**TASK REQUIREMENTS:**
Provide only the number of lines in the data below that contain the word "Week".

────────

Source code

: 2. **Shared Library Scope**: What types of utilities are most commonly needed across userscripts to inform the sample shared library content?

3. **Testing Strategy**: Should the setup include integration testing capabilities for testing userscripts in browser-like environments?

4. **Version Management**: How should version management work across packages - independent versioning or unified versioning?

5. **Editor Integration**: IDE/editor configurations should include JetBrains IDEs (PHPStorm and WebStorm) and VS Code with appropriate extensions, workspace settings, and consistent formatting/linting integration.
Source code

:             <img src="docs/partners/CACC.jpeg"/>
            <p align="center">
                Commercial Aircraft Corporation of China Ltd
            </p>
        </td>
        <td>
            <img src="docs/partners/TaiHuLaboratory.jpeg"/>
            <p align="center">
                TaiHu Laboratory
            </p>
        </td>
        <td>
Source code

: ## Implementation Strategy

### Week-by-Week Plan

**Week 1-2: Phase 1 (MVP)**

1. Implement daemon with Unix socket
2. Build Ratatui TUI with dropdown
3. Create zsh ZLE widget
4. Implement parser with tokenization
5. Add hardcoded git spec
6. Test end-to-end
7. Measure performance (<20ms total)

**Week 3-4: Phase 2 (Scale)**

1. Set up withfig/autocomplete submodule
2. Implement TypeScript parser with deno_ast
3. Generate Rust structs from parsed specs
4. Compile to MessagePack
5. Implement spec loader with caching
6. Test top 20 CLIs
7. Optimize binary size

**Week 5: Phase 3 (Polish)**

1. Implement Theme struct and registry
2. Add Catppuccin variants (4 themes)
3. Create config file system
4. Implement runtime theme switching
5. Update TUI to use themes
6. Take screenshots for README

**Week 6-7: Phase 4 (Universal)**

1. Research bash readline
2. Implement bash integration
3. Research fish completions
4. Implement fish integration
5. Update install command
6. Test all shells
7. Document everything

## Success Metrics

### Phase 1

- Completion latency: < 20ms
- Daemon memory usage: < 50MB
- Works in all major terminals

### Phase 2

────────

**OUTPUT OF THE TASK:**
5